InternetOpenUrl only returns after entire HTTP res

2019-04-09 06:13发布

问题:

I am writing a download file utility using WinINET, and have noticed (especially on large downloads), that the WinINET InternetOpenUrl() call only returns after the entire HTTP response has been downloaded.

I confirmed this by using the Charles proxy tool, as well as using WireShark, and noticed that the download completes entirely and only then does WinINET notify my code.

Some simplified (synchronous) code:

hInt = InternetOpen(USER_AGENT_NAME, INTERNET_OPEN_TYPE_PRECONFIG, 
                    NULL, NULL, 0);
DWORD dwRequestFlags = INTERNET_FLAG_NO_UI   // no UI please
            |INTERNET_FLAG_NO_AUTH           // don't authenticate
            |INTERNET_FLAG_PRAGMA_NOCACHE    // do not try the cache or proxy
            |INTERNET_FLAG_NO_CACHE_WRITE;   // don't add this to the IE cache

hUrl = InternetOpenUrl(hInt, szURL, NULL, 0, dwRequestFlags, NULL);
if (hUrl)
{
  // <only gets here after entire download is complete>

  InternetCloseHandle(hUrl);
}
InternetCloseHandle(hInt);

The documentation suggests that this sends the request, and processes the headers of the response (not completes the download), and then you are expected to run through a InternetReadFile() loop until it returns TRUE and dwNumberOfBytesRead is 0.

From MSDN
InternetOpenUrl Function: The InternetOpenUrl function parses the URL string, establishes a connection to the server, and prepares to download the data identified by the URL. The application can then use InternetReadFile [...] to retrieve the URL data.

InternetReadFile Function: To ensure all data is retrieved, an application must continue to call the InternetReadFile function until the function returns TRUE and the lpdwNumberOfBytesRead parameter equals zero.

I've tried this using the asynchronous method too, and noticed the same thing. Specifically, the INTERNET_STATUS_RESPONSE_RECEIVED is only sent to the registered callback method after download is complete. Which means my client is only able to start accessing the data after the download has completed.

In a similar vein, I implemented a version that uses the WinHttp library too, and noticed exactly the same results.

This makes things tricky when it comes to timeouts. If the download exceeds the timeout (default of 30 seconds by the looks of it), InternetOpenUrl() fails.

So I have two questions:

If this is the expected behavior of the WinInet and WinHttp libraries, why does the documentation suggest looping through the InternetReadFile() call, why not just read the entire buffer (after all WinINET already has) ?

I understand providing the capability since you don't always want to allocate 150MB chunks of memory, but the excuse provided is that you don't know how much data is available... but WinINET has already completed the download.

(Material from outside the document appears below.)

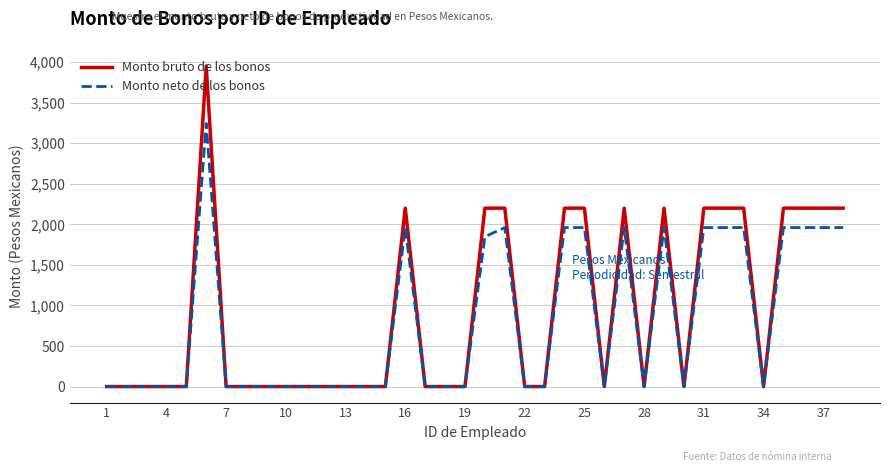

What is the maximum value shown in the chart?

3952.7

And why make it look remarkably like the recv() method wrapped up if its just an abstraction over a temporary file, or file in the IE cache (or worse, a wasted block of memory)?

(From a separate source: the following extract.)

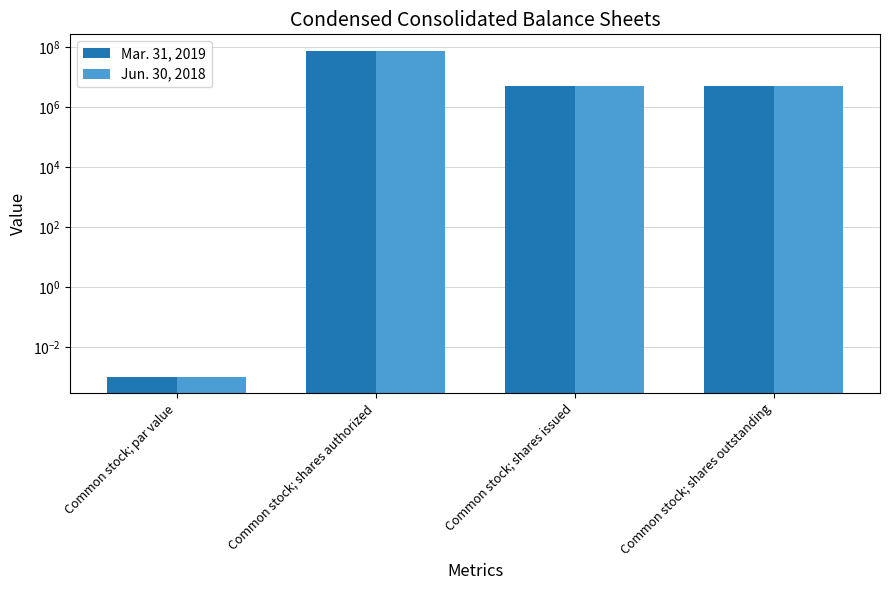

Are the bars horizontal?

No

And what should I be setting the timeout length to? If I never know how big the data is before its timed-out, then how do I decide what to set the timeout value to?

Is this the expected behavior, and if so is there a way to get to the data as it is streaming down?

On a slow connection or with a large file, it is very conceivable that a lot of work can be done on the data before the entire download is completed. In a classic Berkley socket re-implementation of HTTP, looping through the recv() call would provide me with the data as it comes down, which is ultimately what I need.

Yes I could re-write an implementation using simple sockets, but I would rather not have to waste time on supporting the entire HTTP spec and SSL encryption, not to mention the proxy support in WinINET.

回答1:

I know its probably not polite to answer your own question, but I believe I tracked down what the problem was.

After a reboot (and many, many, many minutes wasted on Automatic Updates) I tried again, and experienced the same problem, but I took solice from Alex K. and J.J.'s comments suggesting this is not the expected behavior, and started investigating software running on the machine that might interfere.

After many applications were terminated, and many services were turned off, I stumbled across one service that I really hoped wouldn't have this kind of effect, however it did.

I turned off "Kaspersky Lab Network Agent", and hey-presto, InternetOpenUrl returned about 2 seconds after download of the HTTP response started. I would have preferred immediately, but a second or two of a 75 second download at least gives WinINET time to process headers and do whatever pre-processing it might need to.

It also turned out that if I don't read the data from InternetReadFile(), the download never completes (as seen via Charles), implying (hopefully) that InternetReadFile() is a wrapper around the recv() call indeed (as I would have expected).

Successive re-enabling and disabling of the Network Agent Service validated this finding. I would like to somehow conclusively prove (or disprove) this.

So it turns out, my (read: IT Security Department's) choice of anti virus and its intercept-all-network-layer-communications protection appears to have been the cause of the problem.